History

Great Britain
- Name: Columbus
- Namesake: Christopher Columbus
- Builder: Beaulieu, or Southampton
- Launched: 1793
- Fate: Condemned 1807

General characteristics
- Tons burthen: 338, or 341, or 359, or 363 (bm)
- Complement: 1799: 45; 1600: 40; 1803: 40; 1805: 45; 1806: 50;
- Armament: 1799: 18 × 9-pounder guns; 1600: 20 × 16&9-pounder guns; 1803: 18 × 6&9&12-pounder guns; 1805: 18 × 6&9&18-pounder cannons ; 1806: 20 × 18&12&9&6-pounder cannons;

= Columbus (1793 ship) =

Columbus was launched at Southampton in 1793. At first she was a West Indiaman. Then from 1799 on she made six complete voyages as a slave ship, and was condemned at Barbados in 1807 after she had delivered her slaves on her seventh voyage.

==Career==
Columbus first appeared in Lloyd's Register (LR) in 1794.

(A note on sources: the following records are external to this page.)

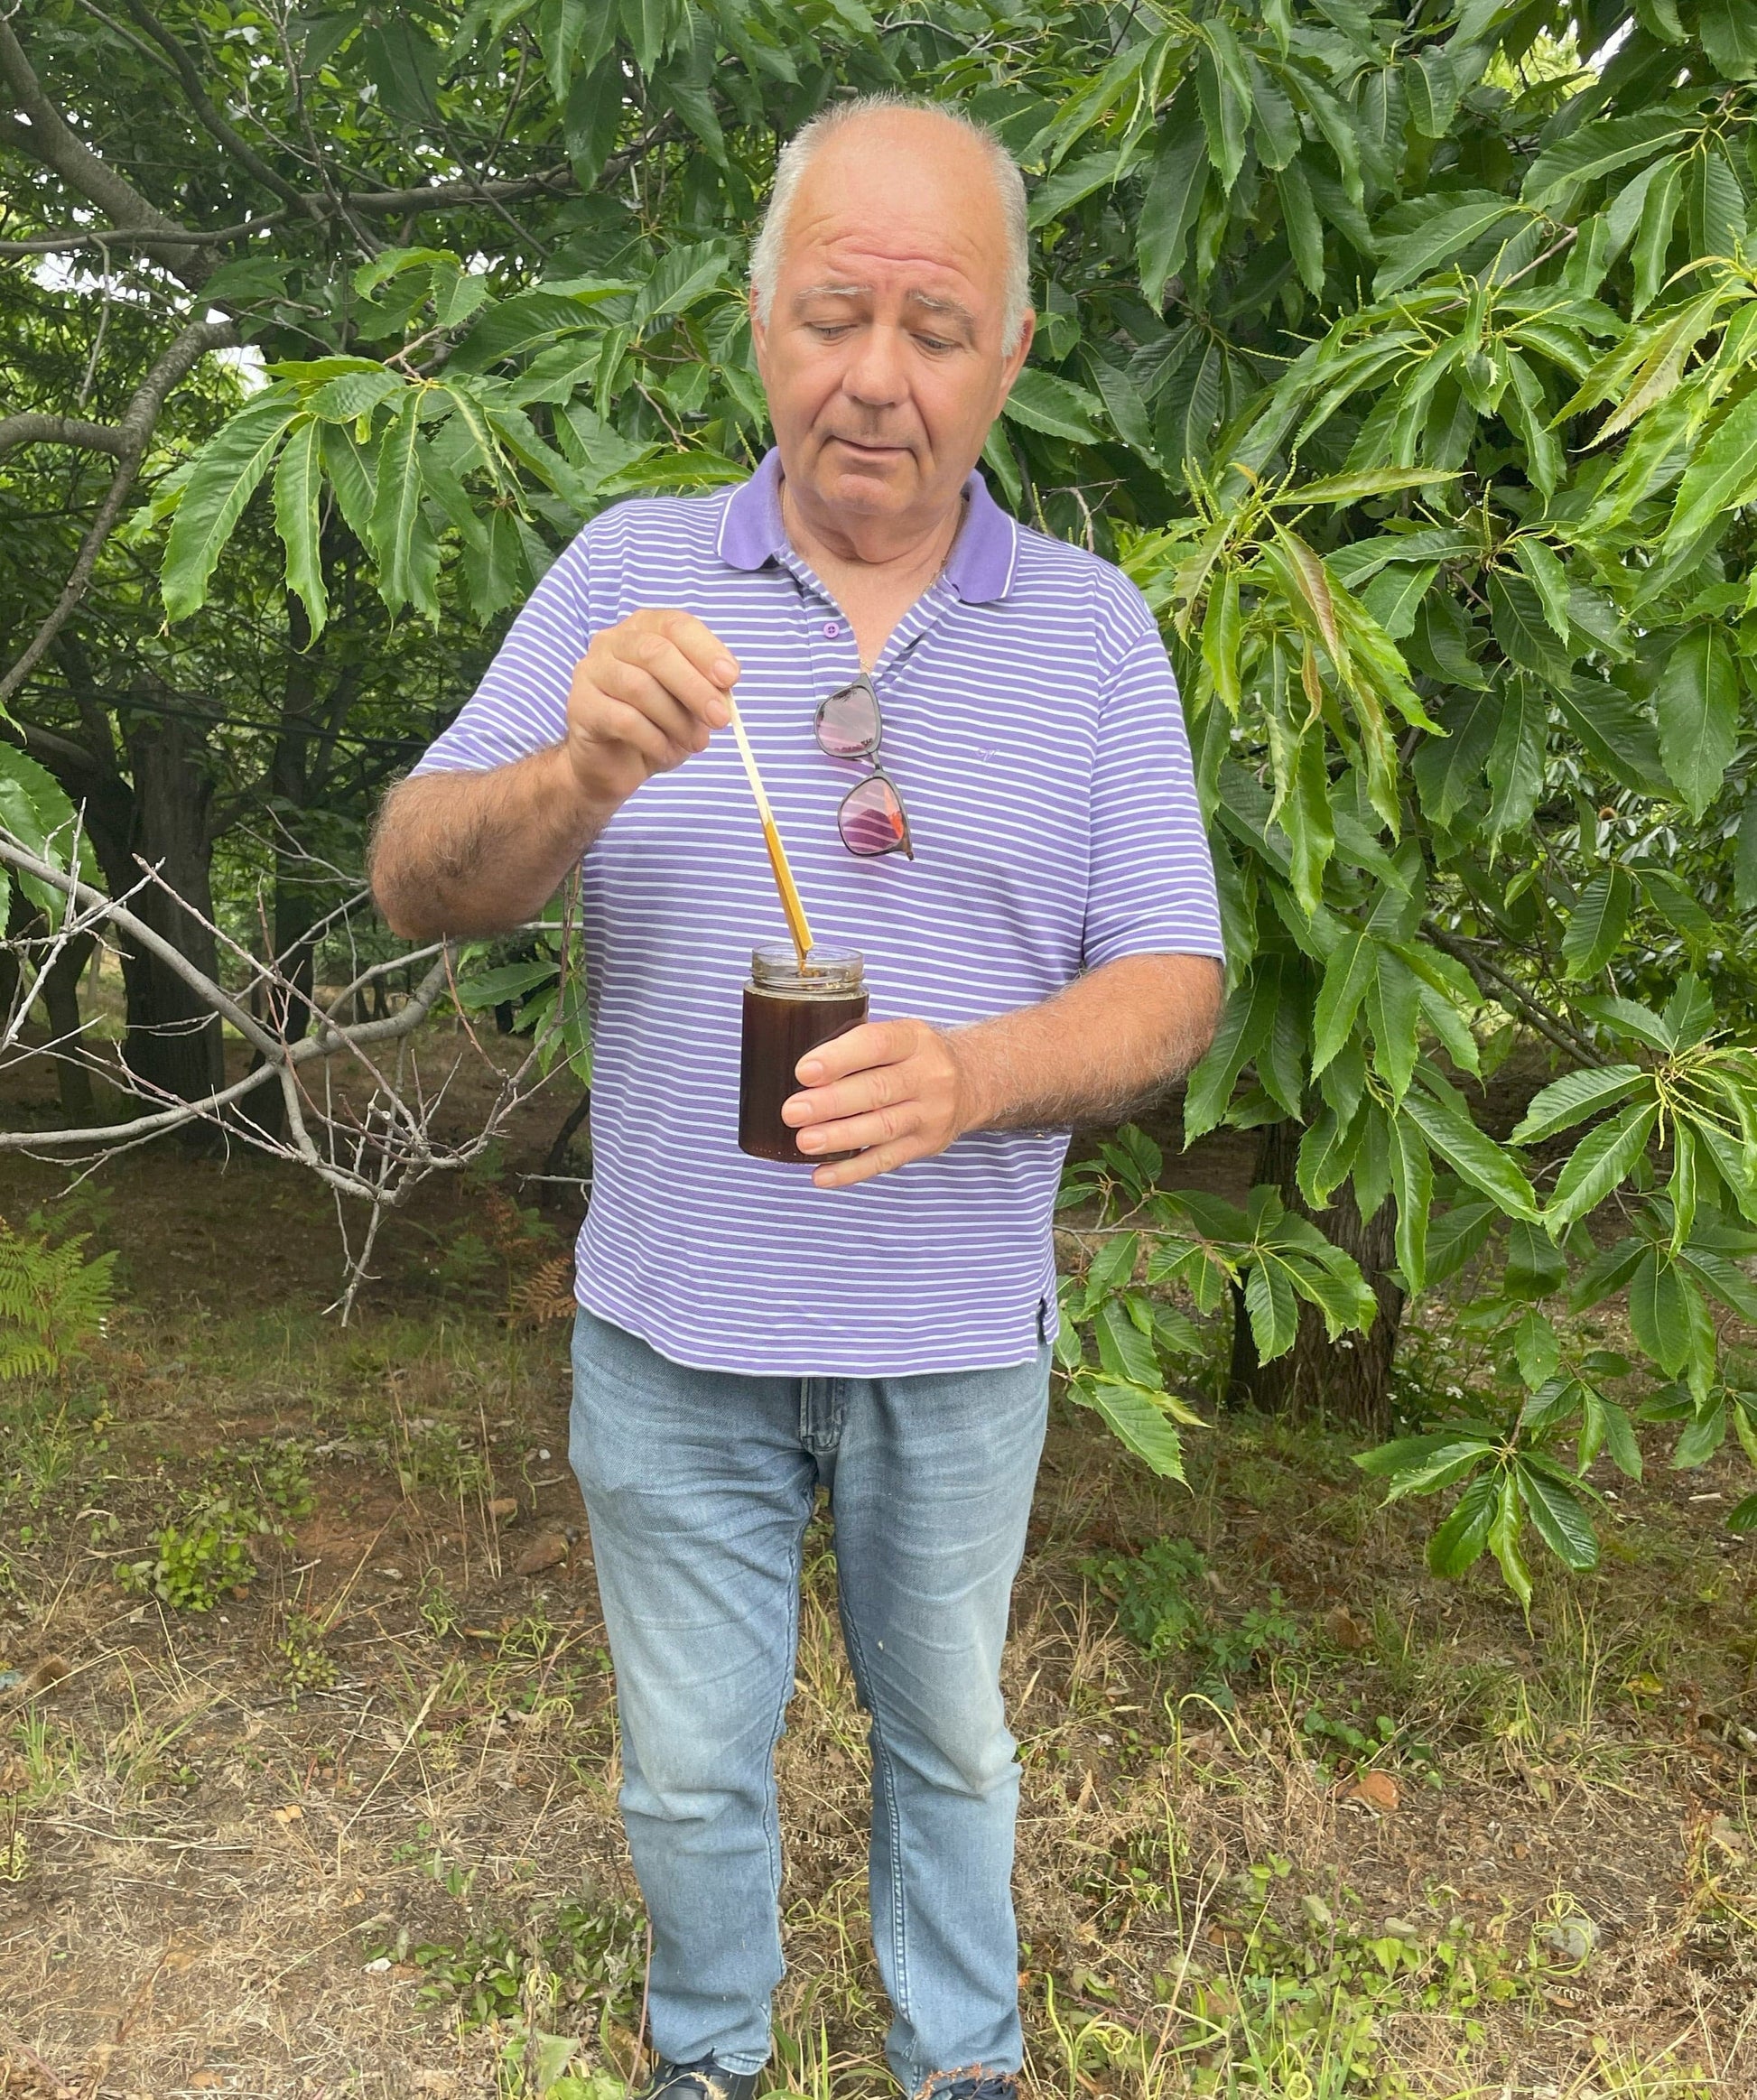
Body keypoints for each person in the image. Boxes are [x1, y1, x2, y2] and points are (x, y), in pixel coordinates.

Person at [371, 92, 1223, 2100]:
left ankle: (962, 2061)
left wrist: (976, 1070)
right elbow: (417, 874)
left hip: (956, 1341)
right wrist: (578, 772)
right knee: (687, 1765)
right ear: (758, 321)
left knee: (954, 1746)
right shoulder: (627, 577)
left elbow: (1175, 984)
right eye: (833, 315)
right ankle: (708, 2056)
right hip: (675, 1333)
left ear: (1010, 354)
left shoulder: (1091, 631)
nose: (875, 378)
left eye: (935, 329)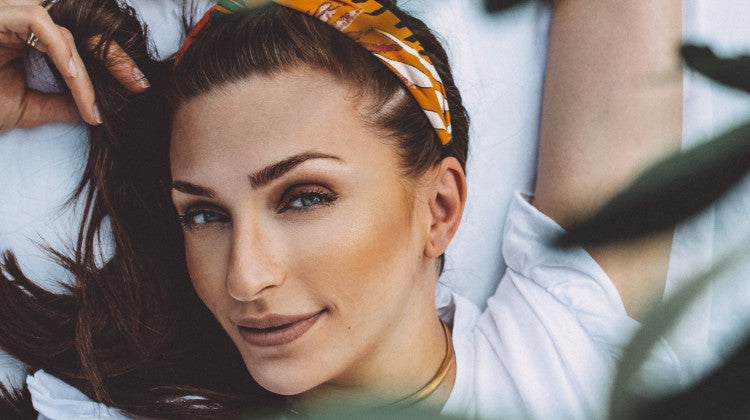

| Year | Master | Owner | Trade | Source |
|---|---|---|---|---|
| 1794 | J.Aldis | Timperon | London–Jamaica | LR |
| 1797 | J.Aldis Willoughby | Timperon | London–Jamaica | LR |

1st slave voyage (1797–1799): Captain Thomas Willoughby sailed from London on 6 November 1797, bound for West Africa. However, while Columbus was at Deal, Captain James Aldis replaced Willoughby. Columbus acquired her slaves at Cape Coast Castle. She sailed to Demerara and then back to Kingston Jamaica. She arrived at Kingston on 25 July 1798 with 441 slaves. She sailed from Kingston on 30 October an arrived back at London on 29 January 1799.

| Year | Master | Owner | Trade | Source |
|---|---|---|---|---|
| 1799 | Willoughby James Hird | Timperon | London–Jamaica London–Africa | LR |

2nd slave voyage (1799–1800): Captain James Hird acquired a letter of marque on 24 July 1799. Columbus sailed from London on 1 August and gathered slaves at Bonny. She arrived at Kingston, Jamaica on 21 March 1800 with 472 slaves.

3rd slave voyage (1800–1801): Captain James Frodsham acquired a letter of marque on 13 October 1800. He sailed for West Africa on 7 November. Columbus arrived at Kingston on 21 April 1801 with 326 slaves. She arrived in London on 10 September.

| Year | Master | Owner | Trade | Source |
|---|---|---|---|---|
| 1801 | Frodsham J.Cromartie | Timperon | London–Africa | LR |

4th slave voyage (1801–1802): Captain Cromartie sailed from London on 29 November 1801, bound for Africa. On 17 December Columbus was "all well" and in company with another Timperon-owned ship, , Riddle, master, at as they were on their way to Africa. Columbus acquired slaves at Bonny. At some point Captain James Forbes replaced Cromartie as Columbus, Forbes, master, arrived at Kingston on 12 July 1802 with 336 slaves. She sailed for London 6 September and arrived back there on 8 December.

5th slave voyage (1803–1804): Captain James Rimmes acquired a letter of marque on 2 June 1803. Captain Rimmer sailed from London on 19 June 1803. Columbus reached Barbados from Africa and sailed on to Kingston, Jamaica. She arrived there on 13 November with 337 slaves. She sailed for England 21 March 1804.

| Year | Master | Owner | Trade | Source |
|---|---|---|---|---|
| 1804 | Rimmer Lee | Timperon | London–Africa | LR |

On 1 September 1804 Columbus, Lee, master, sailed from Cork for Jamaica. She arrived at Barbados from Liverpool about 1 November and in Jamaica on 12 November.

| Year | Master | Owner | Trade | Source |
|---|---|---|---|---|
| 1805 | Lee P.Callan | Hart & Co. | Cork–Africa | LR |

6th slave voyage (1805–1806): Captain Patrick Callan acquired a letter of marque on 22 August 1805. He sailed for West Africa on 10 September. Columbus acquired her slaves at Cape Grand Mount and arrived at Kingston on 25 February 1806 with 309 slaves. She left Kingston on 1 April and arrived at Liverpool on 26 June. She had left Great Britain with 49 crew members and suffered five crew deaths on her voyage.

| Year | Master | Owner | Trade | Source |
|---|---|---|---|---|
| 1805 | P.Callan A.Elliott | Litt & Co. | Liverpool–Africa | LR |

7th slave voyage (1806–1807): Captain Adam Elliott acquired a letter of marque on 5 August 1806. He sailed from Liverpool on 25 September, bound for Africa. Columbus arrived in Barbados on 27 August 1807. She had left Liverpool with 58 crew members and she suffered 20 crew deaths on her voyage.

==Fate==
Columbus was condemned at Barbados after she had delivered her slaves.